(Extract to read)
University Of Soul

Education is a distinction, a mark of excellence, an award. It guides us to areas of discussion, choice of jobs and companies, friends, colleagues, spouses, where we live and how we live. Often times it leaves us clinging to ideals that may lead us to wrong conclusions. But what is education? Is it the memorization of books, the quotes of professors or a shiny university brand stamped on our foreheads as if we are prime grade?
It is all of those, yet none of those. Inveterate institutions such as Harvard, Yale, Oxford, Cambridge all have a pedigree in higher education. They have arguably produced some of the finest minds in the world in all fields of endeavor, but does an ivy league education have anything to do with education?
An education - a real education is not found in the hallowed halls of a building, it’s what we do outside of those walls that count. People spend countless hours and years educating themselves in what they think is truth, but education doesn't do anything except stop our real education. Do we even bother to question the curriculum of formal education? Don’t we question which strings are being pulled to get text books into schools? What percentage of truth is actually represented in books?
Education is marketed especially in America as “the be all and end all”, when actually it is more like “the end all.” Universities are businesses that exist to make profit. They don’t really care about our education unless it can generate more profits. To further this, they have created a permanent campaign of alumni to continually pour coinage into their coffers. Alumni parties, sporting events, T-shirts, sweatshirts and those little license plate frames that read the name of the school, all generate moolah. And in all of the effort to remember our schools, we forget our spirit.
(End Extract to read)
(Available data)
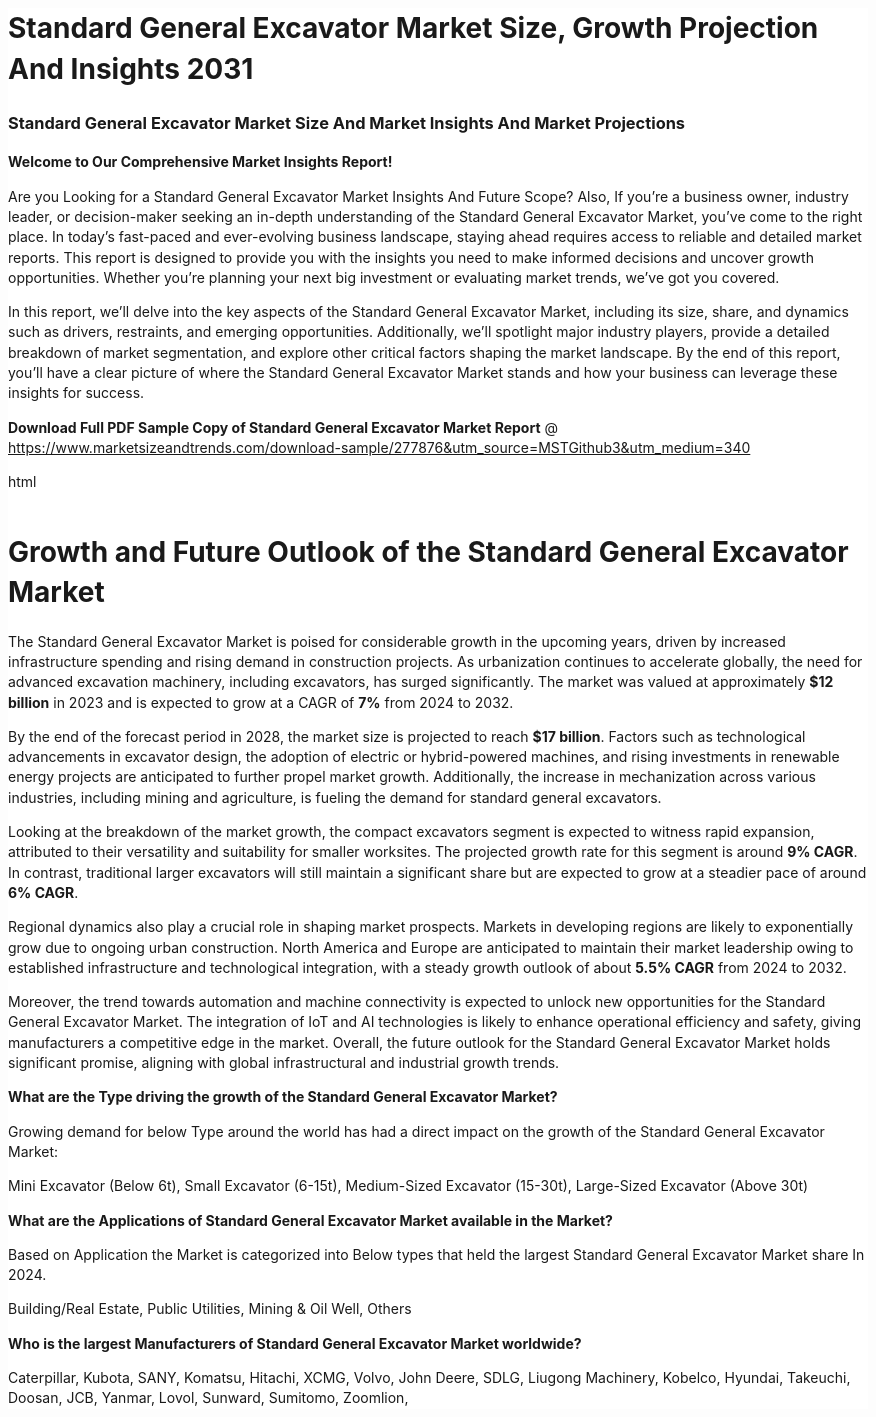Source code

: <H1> Standard General Excavator Market Size, Growth Projection And Insights 2031</H1><div class="" data-test-id=""><h3><span class="">Standard General Excavator Market Size And Market Insights And Market Projections</span></h3></div><div class="" data-test-id=""><p><strong>Welcome to Our Comprehensive Market Insights Report!</strong></p><p>Are you Looking for a Standard General Excavator Market Insights And Future Scope? Also, If you&rsquo;re a business owner, industry leader, or decision-maker seeking an in-depth understanding of the Standard General Excavator Market, you&rsquo;ve come to the right place. In today&rsquo;s fast-paced and ever-evolving business landscape, staying ahead requires access to reliable and detailed market reports. This report is designed to provide you with the insights you need to make informed decisions and uncover growth opportunities. Whether you&rsquo;re planning your next big investment or evaluating market trends, we&rsquo;ve got you covered.</p><p>In this report, we&rsquo;ll delve into the key aspects of the Standard General Excavator Market, including its size, share, and dynamics such as drivers, restraints, and emerging opportunities. Additionally, we&rsquo;ll spotlight major industry players, provide a detailed breakdown of market segmentation, and explore other critical factors shaping the market landscape. By the end of this report, you&rsquo;ll have a clear picture of where the Standard General Excavator Market stands and how your business can leverage these insights for success.</p><p><strong>Download Full PDF Sample Copy of Standard General Excavator Market Report</strong> @ <a href="https://www.marketsizeandtrends.com/download-sample/277876&utm_source=MSTGithub3&utm_medium=340" target="_blank">https://www.marketsizeandtrends.com/download-sample/277876&utm_source=MSTGithub3&utm_medium=340</a></p></div><div class="" data-test-id=""><p><span class="">html<!DOCTYPE html><html lang="en"><head> <meta charset="UTF-8"> <meta name="viewport" content="width=device-width, initial-scale=1.0"> <title>Standard General Excavator Market Analysis</title></head><body><h1>Growth and Future Outlook of the Standard General Excavator Market</h1><p>The Standard General Excavator Market is poised for considerable growth in the upcoming years, driven by increased infrastructure spending and rising demand in construction projects. As urbanization continues to accelerate globally, the need for advanced excavation machinery, including excavators, has surged significantly. The market was valued at approximately <strong>$12 billion</strong> in 2023 and is expected to grow at a CAGR of <strong>7%</strong> from 2024 to 2032.</p><p>By the end of the forecast period in 2028, the market size is projected to reach <strong>$17 billion</strong>. Factors such as technological advancements in excavator design, the adoption of electric or hybrid-powered machines, and rising investments in renewable energy projects are anticipated to further propel market growth. Additionally, the increase in mechanization across various industries, including mining and agriculture, is fueling the demand for standard general excavators.</p><p><strong></strong></p><p>Looking at the breakdown of the market growth, the compact excavators segment is expected to witness rapid expansion, attributed to their versatility and suitability for smaller worksites. The projected growth rate for this segment is around <strong>9% CAGR</strong>. In contrast, traditional larger excavators will still maintain a significant share but are expected to grow at a steadier pace of around <strong>6% CAGR</strong>.</p><p>Regional dynamics also play a crucial role in shaping market prospects. Markets in developing regions are likely to exponentially grow due to ongoing urban construction. North America and Europe are anticipated to maintain their market leadership owing to established infrastructure and technological integration, with a steady growth outlook of about <strong>5.5% CAGR</strong> from 2024 to 2032.</p><p>Moreover, the trend towards automation and machine connectivity is expected to unlock new opportunities for the Standard General Excavator Market. The integration of IoT and AI technologies is likely to enhance operational efficiency and safety, giving manufacturers a competitive edge in the market. Overall, the future outlook for the Standard General Excavator Market holds significant promise, aligning with global infrastructural and industrial growth trends.</p></body></html></span></p><p><strong><span class="">What are the&nbsp;Type driving the growth of the Standard General Excavator Market?</span></strong></p></div><div class="" data-test-id=""><p><span class="">Growing demand for below Type around the world has had a direct impact on the growth of the Standard General Excavator Market:</span></p></div><div class="" data-test-id=""><p>Mini Excavator (Below 6t), Small Excavator (6-15t), Medium-Sized Excavator (15-30t), Large-Sized Excavator (Above 30t)</p><p><span class=""><strong>What are the&nbsp;Applications&nbsp;of Standard General Excavator Market available in the Market?</strong></span></p></div><div class="" data-test-id=""><p><span class="">Based on Application the Market is categorized into Below types that held the largest Standard General Excavator Market share In 2024.</span></p></div><div class="" data-test-id=""><p><span class="">Building/Real Estate, Public Utilities, Mining & Oil Well, Others</span></p><p><span class=""><strong>Who is the largest Manufacturers of Standard General Excavator Market worldwide?</strong></span></p></div><div class="" data-test-id=""><p><span class="">Caterpillar, Kubota, SANY, Komatsu, Hitachi, XCMG, Volvo, John Deere, SDLG, Liugong Machinery, Kobelco, Hyundai, Takeuchi, Doosan, JCB, Yanmar, Lovol, Sunward, Sumitomo, Zoomlion,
(End Available data)
== Tasks to perform ==
[A] Rewrite the essay on education from "Education is a" to "are prime grade?", substituting "beliefs" for "ideals".
[B] Carry the essay on education forward from its final sentence.
The material above stands apart from the essay on education.

== Expected responses ==
[A]
Education is a distinction, a mark of excellence, an award. It guides us to areas of discussion, choice of jobs and companies, friends, colleagues, spouses, where we live and how we live. Often times it leaves us clinging to beliefs that may lead us to wrong conclusions. But what is education? Is it the memorization of books, the quotes of professors or a shiny university brand stamped on our foreheads as if we are prime grade?

[B]
Our spirits are being knocked down and stomped into the ground. They have been deep fried into not thinking about the big picture, but only a tiny piece of paper in comparison. What about out soul? What about putting as much time into the pursuit of happiness, being loving and sharing our future of love with someone we love?
Our soul is screaming at us, trying to get our attention, but we can't hear. It shakes us, but we can't feel. It stares at us, but we can't see. It tries to wake us, but we are asleep. We have lost our spark and can't get our spiritual engines to turn over. Our tires are stuck in the mud. We have to put as much time into our soul as we do education. Education is a lifelong synthesis. It encompasses everything we are.
If educational institutions care so much about the value of education, then why do they give honorary degrees to those who donate cash? Don't such degrees dilute the brand value of the university and thus the integrity of education?
The awarding of the honorary doctorates creates publicity and an opportunity to impress the famous, who will then create more skywriting when they give commencement speeches. If the recipient is sufficiently prestigious, this involves no reputational cost for the granting institution and it creates reputational benefits.
An honorary degree or a degree honoris causa (Latin: 'for the sake of the honour') is an academic degree for which a university (or other degree-awarding institution) has waived the usual requirements (such as matriculation, residence, study and the passing of examinations). The degree itself is typically a doctorate or, less commonly, a master's degree, and may be awarded to someone who has no prior connection with the institution. The practice dates back to the middle ages.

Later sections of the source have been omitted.